Separating common from salient patterns with Contrastive Representation Learning

Authors: Robin Louiset, Edouard Duchesnay, Antoine Grigis, Pietro Gori

ICLR 2024 | Conference PDF | Archive PDF | Plain Text | LLM Run Details

Reproducibility Variable Result LLM Response
Research Type Experimental We validate our method, called Sep CLR, on three visual datasets and three medical datasets, specifically conceived to assess the pattern separation capability in Contrastive Analysis. We compute (Balanced) Accuracy scores (=(B-)ACC), or Area-under Curve scores (=AUC) for categorical variables, Mean Average Error (=MAE) for continuous variables, and the sum of the differences (δtot) between the obtained results and the expected ones. Hyper-parameters. We empirically choose τ = 0.5 for all experiments and losses. The other hyper-parameters are λC and λS, which weigh the common terms and salient terms, respectively, and λ, which weighs the independence regularization.
Researcher Affiliation Academia 1 Neuro Spin, University Paris Saclay, France. 2 LTCI, T el ecom Paris, IPParis, France
Pseudocode No The paper describes its methods using text and mathematical formulations but does not include any explicitly labeled pseudocode or algorithm blocks.
Open Source Code Yes Code available at https: //github.com/neurospin-projects/2024_rlouiset_sep_clr
Open Datasets Yes We validate our method, called Sep CLR, on three visual datasets and three medical datasets... Digits superimposed on natural backgrounds. In this experiment particularly suited to CA and inspired from Zou et al. (2013), we consider CIFAR-10 images as the background dataset (y = 0) and CIFAR-10 images with an overlaid digit as the target dataset (y = 1). Celeb A accessories dataset. We consider a subset of Celeb A Liu et al.. Neuroimaging: parsing schizophrenia s heterogeneity. ... As in Louiset et al. (2021; 2023), we gather T1w VBM Ashburner (2000) warped MRIs (1283 voxels)... Chest and eye pathologies subtyping. We propose two experiments using subsets of Che Xpert Irvin (2019) and ODIR dataset (Ocular Disease Intelligent Recognition dataset) 7... 7https://www.kaggle.com/datasets/andrewmvd/ocular-disease-recognition-odir5k
Dataset Splits Yes In practice, we used a train set of 50000 images (25000 Cifar-10 images, 25000 Cifar-10 images with random MNIST digits overlaid) and an independent test set of 1000 images (500, 500). We used a train set of 20000 images, (10000 no accessories, 5000 glasses, 5000 hats) and an independent test set of 4000 images (2000 no accessories, 1000 glasses, 1000 hats). Experiments were run 5 times with a different train/val split (respectively 75% and 25% of the dataset) to account for initialization and data uncertainty. Train dataset contains 1890 healthy images, 363 diabetes images, 278 glaucoma images, 281 cataract images, 242 age-related macular degeneration images, and 227 pathological myopia images. On the other hand, TEST dataset contains respectively 210 healthy, 37 diabetes, 26 glaucoma, 39 cataract, 23 macular degeneration, 30 myopia images.
Hardware Specification No The paper refers to general computing resources (e.g., 'on a cluster') and mentions GPUs in the context of cited works, but it does not provide specific details such as GPU models, CPU types, or memory specifications for its own experimental setup.
Software Dependencies No The paper mentions using specific neural network architectures (e.g., ResNet-18) and optimizers (Adam), but it does not specify versions for any core software components or libraries (e.g., Python, PyTorch, TensorFlow).
Experiment Setup Yes Hyper-parameters.
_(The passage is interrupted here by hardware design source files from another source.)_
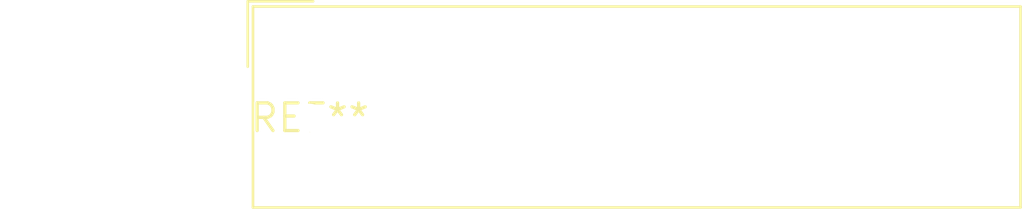
<source format=kicad_pcb>
(kicad_pcb (version 20240108) (generator pcbnew)

  (general
    (thickness 1.6)
  )

  (paper "A4")
  (layers
    (0 "F.Cu" signal)
    (31 "B.Cu" signal)
    (32 "B.Adhes" user "B.Adhesive")
    (33 "F.Adhes" user "F.Adhesive")
    (34 "B.Paste" user)
    (35 "F.Paste" user)
    (36 "B.SilkS" user "B.Silkscreen")
    (37 "F.SilkS" user "F.Silkscreen")
    (38 "B.Mask" user)
    (39 "F.Mask" user)
    (40 "Dwgs.User" user "User.Drawings")
    (41 "Cmts.User" user "User.Comments")
    (42 "Eco1.User" user "User.Eco1")
    (43 "Eco2.User" user "User.Eco2")
    (44 "Edge.Cuts" user)
    (45 "Margin" user)
    (46 "B.CrtYd" user "B.Courtyard")
    (47 "F.CrtYd" user "F.Courtyard")
    (48 "B.Fab" user)
    (49 "F.Fab" user)
    (50 "User.1" user)
    (51 "User.2" user)
    (52 "User.3" user)
    (53 "User.4" user)
    (54 "User.5" user)
    (55 "User.6" user)
    (56 "User.7" user)
    (57 "User.8" user)
    (58 "User.9" user)
  )

  (setup
    (pad_to_mask_clearance 0)
    (pcbplotparams
      (layerselection 0x00010fc_ffffffff)
      (plot_on_all_layers_selection 0x0000000_00000000)
      (disableapertmacros false)
      (usegerberextensions false)
      (usegerberattributes false)
      (usegerberadvancedattributes false)
      (creategerberjobfile false)
      (dashed_line_dash_ratio 12.000000)
      (dashed_line_gap_ratio 3.000000)
      (svgprecision 4)
      (plotframeref false)
      (viasonmask false)
      (mode 1)
      (useauxorigin false)
      (hpglpennumber 1)
      (hpglpenspeed 20)
      (hpglpendiameter 15.000000)
      (dxfpolygonmode false)
      (dxfimperialunits false)
      (dxfusepcbnewfont false)
      (psnegative false)
      (psa4output false)
      (plotreference false)
      (plotvalue false)
      (plotinvisibletext false)
      (sketchpadsonfab false)
      (subtractmaskfromsilk false)
      (outputformat 1)
      (mirror false)
      (drillshape 1)
      (scaleselection 1)
      (outputdirectory "")
    )
  )

  (net 0 "")

  (footprint "Altech_AK100_1x07_P5.00mm" (layer "F.Cu") (at 0 0))

)

</source>
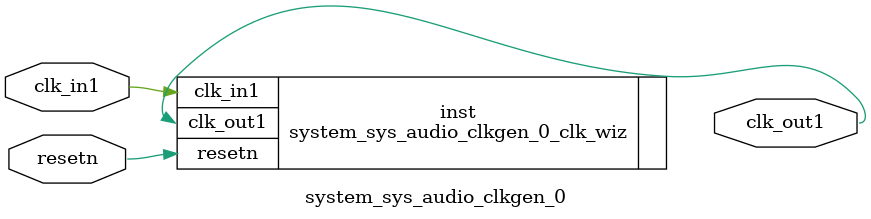
<source format=v>


`timescale 1ps/1ps

(* CORE_GENERATION_INFO = "system_sys_audio_clkgen_0,clk_wiz_v6_0_0_0,{component_name=system_sys_audio_clkgen_0,use_phase_alignment=true,use_min_o_jitter=false,use_max_i_jitter=false,use_dyn_phase_shift=false,use_inclk_switchover=false,use_dyn_reconfig=false,enable_axi=0,feedback_source=FDBK_AUTO,PRIMITIVE=MMCM,num_out_clk=1,clkin1_period=5.000,clkin2_period=10.0,use_power_down=false,use_reset=true,use_locked=false,use_inclk_stopped=false,feedback_type=SINGLE,CLOCK_MGR_TYPE=NA,manual_override=false}" *)

module system_sys_audio_clkgen_0 
 (
  // Clock out ports
  output        clk_out1,
  // Status and control signals
  input         resetn,
 // Clock in ports
  input         clk_in1
 );

  system_sys_audio_clkgen_0_clk_wiz inst
  (
  // Clock out ports  
  .clk_out1(clk_out1),
  // Status and control signals               
  .resetn(resetn), 
 // Clock in ports
  .clk_in1(clk_in1)
  );

endmodule

</source>
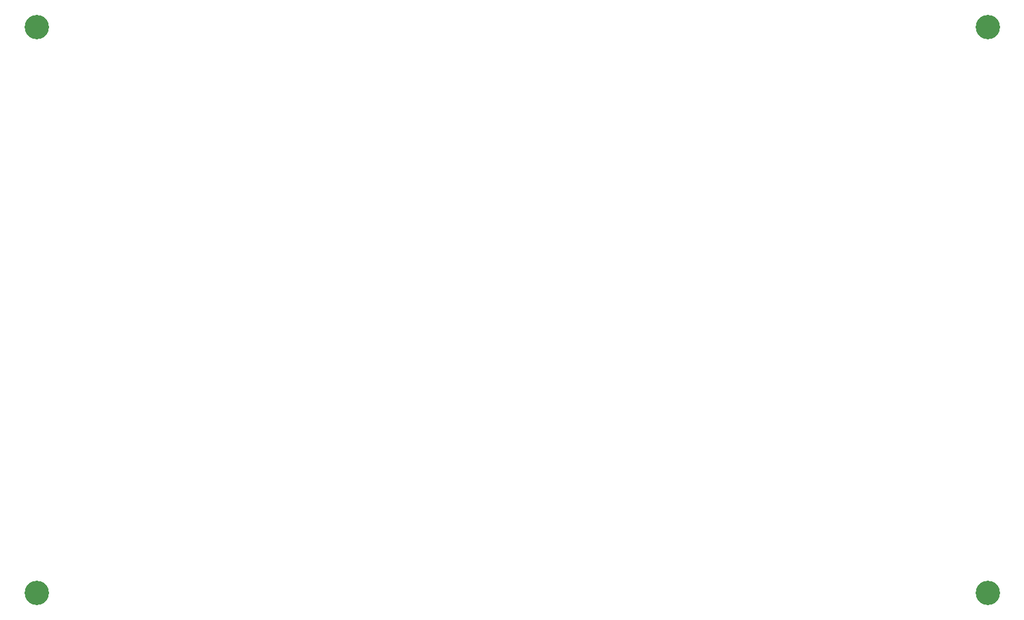
<source format=gbr>
%TF.GenerationSoftware,KiCad,Pcbnew,8.0.8*%
%TF.CreationDate,2025-08-16T08:58:07-04:00*%
%TF.ProjectId,multimeter,6d756c74-696d-4657-9465-722e6b696361,rev?*%
%TF.SameCoordinates,Original*%
%TF.FileFunction,NonPlated,1,2,NPTH,Drill*%
%TF.FilePolarity,Positive*%
%FSLAX46Y46*%
G04 Gerber Fmt 4.6, Leading zero omitted, Abs format (unit mm)*
G04 Created by KiCad (PCBNEW 8.0.8) date 2025-08-16 08:58:07*
%MOMM*%
%LPD*%
G01*
G04 APERTURE LIST*
%TA.AperFunction,ComponentDrill*%
%ADD10C,3.200000*%
%TD*%
G04 APERTURE END LIST*
D10*
%TO.C,H4*%
X6630000Y79220000D03*
%TO.C,H3*%
X6630000Y4970000D03*
%TO.C,H1*%
X131330000Y79270000D03*
%TO.C,H2*%
X131330000Y4970000D03*
M02*

</source>
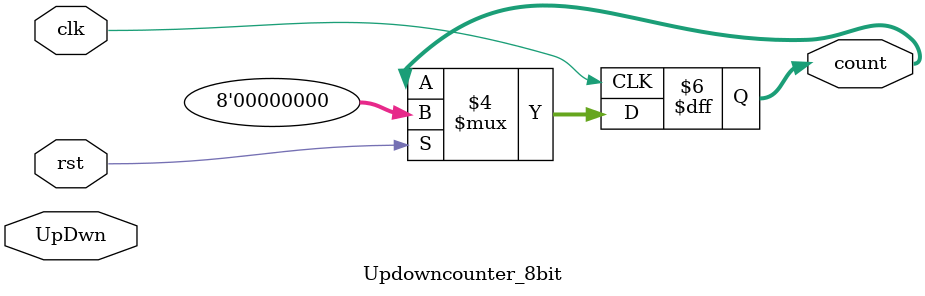
<source format=v>
`timescale 1ns / 1ps


module Updowncounter_8bit(clk, rst, UpDwn, count);
input clk, rst;
input  UpDwn ; // UpDwn = 1 for Up counter and 0 for Down Counter
output [7:0] count;
reg [7:0] count = 0; // initially counter set to 0
 
always @ (posedge clk )
begin
if (rst)
count <= 0;
end

always @( posedge clk )
    begin
                        //Write the logic for 8-bit updown counter using if-else construct
        
        
        
    end
endmodule


</source>
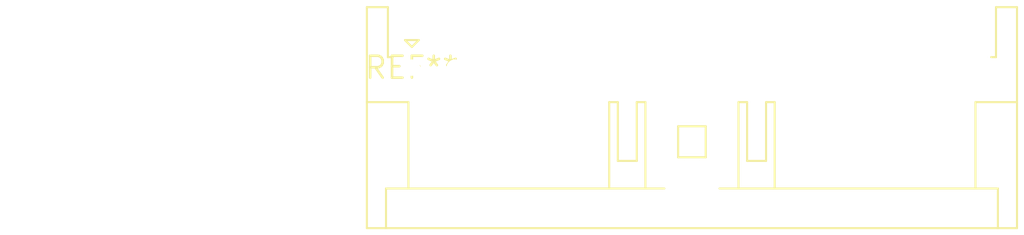
<source format=kicad_pcb>
(kicad_pcb (version 20240108) (generator pcbnew)

  (general
    (thickness 1.6)
  )

  (paper "A4")
  (layers
    (0 "F.Cu" signal)
    (31 "B.Cu" signal)
    (32 "B.Adhes" user "B.Adhesive")
    (33 "F.Adhes" user "F.Adhesive")
    (34 "B.Paste" user)
    (35 "F.Paste" user)
    (36 "B.SilkS" user "B.Silkscreen")
    (37 "F.SilkS" user "F.Silkscreen")
    (38 "B.Mask" user)
    (39 "F.Mask" user)
    (40 "Dwgs.User" user "User.Drawings")
    (41 "Cmts.User" user "User.Comments")
    (42 "Eco1.User" user "User.Eco1")
    (43 "Eco2.User" user "User.Eco2")
    (44 "Edge.Cuts" user)
    (45 "Margin" user)
    (46 "B.CrtYd" user "B.Courtyard")
    (47 "F.CrtYd" user "F.Courtyard")
    (48 "B.Fab" user)
    (49 "F.Fab" user)
    (50 "User.1" user)
    (51 "User.2" user)
    (52 "User.3" user)
    (53 "User.4" user)
    (54 "User.5" user)
    (55 "User.6" user)
    (56 "User.7" user)
    (57 "User.8" user)
    (58 "User.9" user)
  )

  (setup
    (pad_to_mask_clearance 0)
    (pcbplotparams
      (layerselection 0x00010fc_ffffffff)
      (plot_on_all_layers_selection 0x0000000_00000000)
      (disableapertmacros false)
      (usegerberextensions false)
      (usegerberattributes false)
      (usegerberadvancedattributes false)
      (creategerberjobfile false)
      (dashed_line_dash_ratio 12.000000)
      (dashed_line_gap_ratio 3.000000)
      (svgprecision 4)
      (plotframeref false)
      (viasonmask false)
      (mode 1)
      (useauxorigin false)
      (hpglpennumber 1)
      (hpglpenspeed 20)
      (hpglpendiameter 15.000000)
      (dxfpolygonmode false)
      (dxfimperialunits false)
      (dxfusepcbnewfont false)
      (psnegative false)
      (psa4output false)
      (plotreference false)
      (plotvalue false)
      (plotinvisibletext false)
      (sketchpadsonfab false)
      (subtractmaskfromsilk false)
      (outputformat 1)
      (mirror false)
      (drillshape 1)
      (scaleselection 1)
      (outputdirectory "")
    )
  )

  (net 0 "")

  (footprint "JST_XA_S14B-XASK-1_1x14_P2.50mm_Horizontal" (layer "F.Cu") (at 0 0))

)

</source>
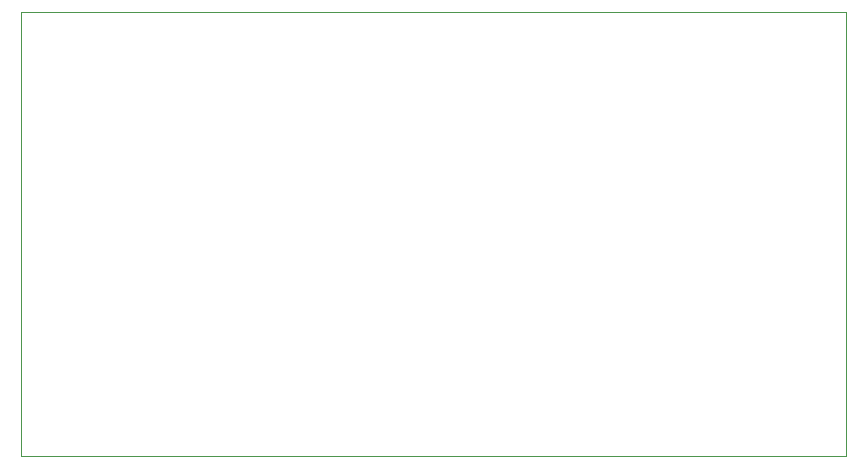
<source format=gbr>
G04 #@! TF.GenerationSoftware,KiCad,Pcbnew,(5.1.2-1)-1*
G04 #@! TF.CreationDate,2021-07-21T16:43:49-04:00*
G04 #@! TF.ProjectId,Four_Step_Sequencer,466f7572-5f53-4746-9570-5f5365717565,rev?*
G04 #@! TF.SameCoordinates,Original*
G04 #@! TF.FileFunction,Profile,NP*
%FSLAX46Y46*%
G04 Gerber Fmt 4.6, Leading zero omitted, Abs format (unit mm)*
G04 Created by KiCad (PCBNEW (5.1.2-1)-1) date 2021-07-21 16:43:49*
%MOMM*%
%LPD*%
G04 APERTURE LIST*
%ADD10C,0.050000*%
G04 APERTURE END LIST*
D10*
X82042000Y-12192000D02*
X12192000Y-12192000D01*
X82042000Y-49784000D02*
X82042000Y-12192000D01*
X12192000Y-49784000D02*
X82042000Y-49784000D01*
X12192000Y-12192000D02*
X12192000Y-49784000D01*
M02*

</source>
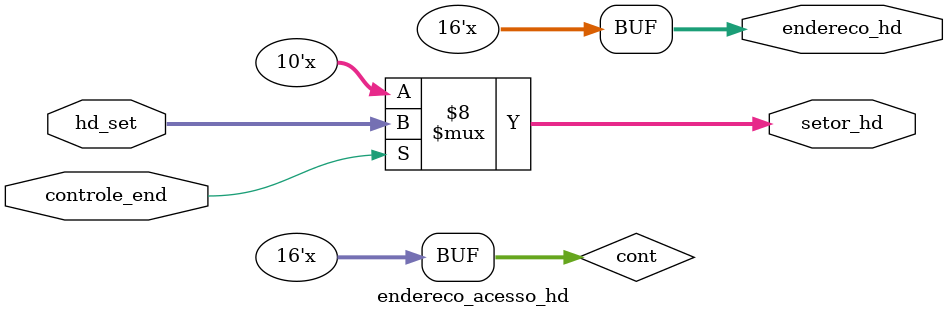
<source format=v>
module endereco_acesso_hd(
	input controle_end,
	input [9:0]hd_set,
	output reg[15:0]endereco_hd,
	output reg[9:0]setor_hd
);

	reg [15:0]cont=16'b0000000000100000;

always@(controle_end or hd_set)
begin
	if(controle_end)
	begin
		endereco_hd=cont;
		setor_hd=hd_set;
		cont = cont + 16'b0000000000000001;
	end
end 
endmodule

</source>
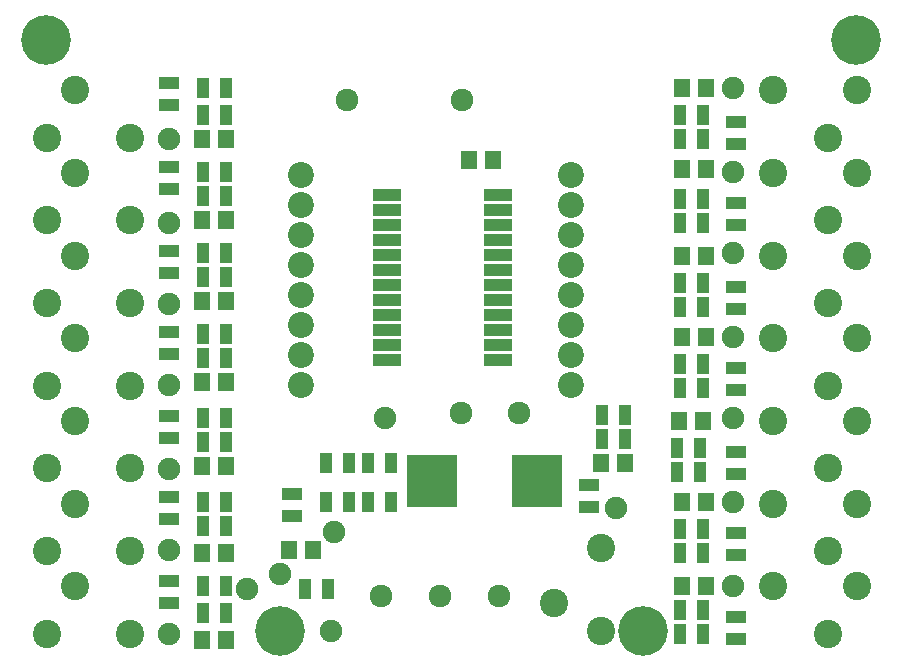
<source format=gbr>
G04 #@! TF.FileFunction,Soldermask,Top*
%FSLAX46Y46*%
G04 Gerber Fmt 4.6, Leading zero omitted, Abs format (unit mm)*
G04 Created by KiCad (PCBNEW 4.0.7) date Tuesday, June 05, 2018 'PMt' 05:00:48 PM*
%MOMM*%
%LPD*%
G01*
G04 APERTURE LIST*
%ADD10C,0.100000*%
%ADD11R,1.400000X1.650000*%
%ADD12R,4.210000X4.460000*%
%ADD13C,1.900000*%
%ADD14C,1.924000*%
%ADD15C,2.400000*%
%ADD16R,1.100000X1.700000*%
%ADD17R,1.700000X1.100000*%
%ADD18R,2.400000X1.000000*%
%ADD19C,2.200000*%
%ADD20C,4.200000*%
G04 APERTURE END LIST*
D10*
D11*
X57642000Y-89916000D03*
X55642000Y-89916000D03*
X40402000Y-122936000D03*
X42402000Y-122936000D03*
X33036000Y-130556000D03*
X35036000Y-130556000D03*
X33036000Y-123190000D03*
X35036000Y-123190000D03*
X33036000Y-115824000D03*
X35036000Y-115824000D03*
X33036000Y-108712000D03*
X35036000Y-108712000D03*
X33036000Y-101854000D03*
X35036000Y-101854000D03*
X33036000Y-94996000D03*
X35036000Y-94996000D03*
X33036000Y-88138000D03*
X35036000Y-88138000D03*
X75676000Y-83820000D03*
X73676000Y-83820000D03*
X75676000Y-90678000D03*
X73676000Y-90678000D03*
X75676000Y-98044000D03*
X73676000Y-98044000D03*
X75676000Y-104902000D03*
X73676000Y-104902000D03*
X75422000Y-112014000D03*
X73422000Y-112014000D03*
X75676000Y-118872000D03*
X73676000Y-118872000D03*
X75676000Y-125984000D03*
X73676000Y-125984000D03*
X66818000Y-115570000D03*
X68818000Y-115570000D03*
D12*
X52451000Y-117092000D03*
X61341000Y-117092000D03*
D13*
X43942000Y-129794000D03*
D14*
X48150000Y-126850000D03*
X53150000Y-126850000D03*
X58150000Y-126850000D03*
D15*
X22244000Y-126000000D03*
X19844000Y-130000000D03*
X26894000Y-130000000D03*
X22244000Y-119000000D03*
X19844000Y-123000000D03*
X26894000Y-123000000D03*
X22244000Y-112000000D03*
X19844000Y-116000000D03*
X26894000Y-116000000D03*
X22244000Y-105000000D03*
X19844000Y-109000000D03*
X26894000Y-109000000D03*
X22244000Y-98000000D03*
X19844000Y-102000000D03*
X26894000Y-102000000D03*
X22244000Y-91000000D03*
X19844000Y-95000000D03*
X26894000Y-95000000D03*
X22244000Y-84000000D03*
X19844000Y-88000000D03*
X26894000Y-88000000D03*
X86026000Y-88000000D03*
X88426000Y-84000000D03*
X81376000Y-84000000D03*
X86026000Y-95000000D03*
X88426000Y-91000000D03*
X81376000Y-91000000D03*
X86026000Y-102000000D03*
X88426000Y-98000000D03*
X81376000Y-98000000D03*
X86026000Y-109000000D03*
X88426000Y-105000000D03*
X81376000Y-105000000D03*
X86026000Y-116000000D03*
X88426000Y-112000000D03*
X81376000Y-112000000D03*
X86026000Y-123000000D03*
X88426000Y-119000000D03*
X81376000Y-119000000D03*
X86026000Y-130000000D03*
X88426000Y-126000000D03*
X81376000Y-126000000D03*
X62770000Y-127376000D03*
X66770000Y-129776000D03*
X66770000Y-122726000D03*
D16*
X47056000Y-115570000D03*
X48956000Y-115570000D03*
X43500000Y-115570000D03*
X45400000Y-115570000D03*
X45400000Y-118872000D03*
X43500000Y-118872000D03*
X47056000Y-118872000D03*
X48956000Y-118872000D03*
D17*
X40640000Y-118176000D03*
X40640000Y-120076000D03*
D16*
X41722000Y-126238000D03*
X43622000Y-126238000D03*
D17*
X30226000Y-127442000D03*
X30226000Y-125542000D03*
X30226000Y-120330000D03*
X30226000Y-118430000D03*
X30226000Y-113472000D03*
X30226000Y-111572000D03*
D16*
X34986000Y-125984000D03*
X33086000Y-125984000D03*
X33086000Y-128270000D03*
X34986000Y-128270000D03*
X34986000Y-118872000D03*
X33086000Y-118872000D03*
X33086000Y-120904000D03*
X34986000Y-120904000D03*
X34986000Y-111760000D03*
X33086000Y-111760000D03*
X33086000Y-113792000D03*
X34986000Y-113792000D03*
D17*
X30226000Y-106360000D03*
X30226000Y-104460000D03*
X30226000Y-99502000D03*
X30226000Y-97602000D03*
X30226000Y-92390000D03*
X30226000Y-90490000D03*
D16*
X34986000Y-104648000D03*
X33086000Y-104648000D03*
X33086000Y-106680000D03*
X34986000Y-106680000D03*
X34986000Y-97790000D03*
X33086000Y-97790000D03*
X33086000Y-99822000D03*
X34986000Y-99822000D03*
X34986000Y-90932000D03*
X33086000Y-90932000D03*
X33086000Y-92964000D03*
X34986000Y-92964000D03*
D17*
X30226000Y-85278000D03*
X30226000Y-83378000D03*
X78232000Y-86680000D03*
X78232000Y-88580000D03*
X78232000Y-93538000D03*
X78232000Y-95438000D03*
D16*
X34986000Y-83820000D03*
X33086000Y-83820000D03*
X33086000Y-86106000D03*
X34986000Y-86106000D03*
X73472000Y-88138000D03*
X75372000Y-88138000D03*
X75372000Y-86106000D03*
X73472000Y-86106000D03*
X73472000Y-95250000D03*
X75372000Y-95250000D03*
X75372000Y-93218000D03*
X73472000Y-93218000D03*
D17*
X78232000Y-100650000D03*
X78232000Y-102550000D03*
X78232000Y-107508000D03*
X78232000Y-109408000D03*
X78232000Y-114620000D03*
X78232000Y-116520000D03*
D16*
X73472000Y-102362000D03*
X75372000Y-102362000D03*
X75372000Y-100330000D03*
X73472000Y-100330000D03*
X73472000Y-109220000D03*
X75372000Y-109220000D03*
X75372000Y-107188000D03*
X73472000Y-107188000D03*
X73218000Y-116332000D03*
X75118000Y-116332000D03*
X75118000Y-114300000D03*
X73218000Y-114300000D03*
D17*
X78232000Y-121478000D03*
X78232000Y-123378000D03*
X78232000Y-128590000D03*
X78232000Y-130490000D03*
X65786000Y-117414000D03*
X65786000Y-119314000D03*
D16*
X73472000Y-123190000D03*
X75372000Y-123190000D03*
X75372000Y-121158000D03*
X73472000Y-121158000D03*
X73472000Y-130048000D03*
X75372000Y-130048000D03*
X75372000Y-128016000D03*
X73472000Y-128016000D03*
X68768000Y-111506000D03*
X66868000Y-111506000D03*
X66868000Y-113538000D03*
X68768000Y-113538000D03*
D18*
X48640000Y-92837000D03*
X48640000Y-94107000D03*
X48640000Y-95377000D03*
X48640000Y-96647000D03*
X48640000Y-97917000D03*
X48640000Y-99187000D03*
X48640000Y-100457000D03*
X48640000Y-101727000D03*
X48640000Y-102997000D03*
X48640000Y-104267000D03*
X48640000Y-105537000D03*
X48640000Y-106807000D03*
X58040000Y-106807000D03*
X58040000Y-105537000D03*
X58040000Y-104267000D03*
X58040000Y-102997000D03*
X58040000Y-101727000D03*
X58040000Y-100457000D03*
X58040000Y-99187000D03*
X58040000Y-97917000D03*
X58040000Y-96647000D03*
X58040000Y-95377000D03*
X58040000Y-94107000D03*
X58040000Y-92837000D03*
D19*
X64262000Y-108966000D03*
X64262000Y-106426000D03*
X64262000Y-103886000D03*
X64262000Y-101346000D03*
X64262000Y-98806000D03*
X64262000Y-96266000D03*
X64262000Y-93726000D03*
X64262000Y-91186000D03*
X41402000Y-91186000D03*
X41402000Y-93726000D03*
X41402000Y-96266000D03*
X41402000Y-98806000D03*
X41402000Y-101346000D03*
X41402000Y-103886000D03*
X41402000Y-106426000D03*
X41402000Y-108966000D03*
D13*
X44196000Y-121412000D03*
X39624000Y-124968000D03*
X36830000Y-126238000D03*
X48514000Y-111760000D03*
X30226000Y-130048000D03*
X30226000Y-122936000D03*
X30226000Y-116078000D03*
X30226000Y-108966000D03*
X30226000Y-102108000D03*
X30226000Y-95250000D03*
X30226000Y-88138000D03*
X77978000Y-83820000D03*
X77978000Y-90932000D03*
X77978000Y-97790000D03*
X77978000Y-104902000D03*
X77978000Y-111760000D03*
X77978000Y-118872000D03*
X77978000Y-125984000D03*
X68072000Y-119380000D03*
D20*
X19812000Y-79756000D03*
X88392000Y-79756000D03*
X39624000Y-129794000D03*
X70358000Y-129794000D03*
D14*
X54892000Y-111280000D03*
X59792000Y-111280000D03*
X54992000Y-84780000D03*
X45292000Y-84780000D03*
M02*

</source>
We empirically choose τ = 0.5 for all experiments and losses. The other hyper-parameters are λC and λS, which weigh the common terms and salient terms, respectively, and λ, which weighs the independence regularization. The learning rate was set to 0.001 with an Adam optimizer. The models were trained during 250 epochs with batch size equal to 512. As for the Sep CLR s hyper-parameters, we chose λC = 1, λS = β = 1000, and λ = 10.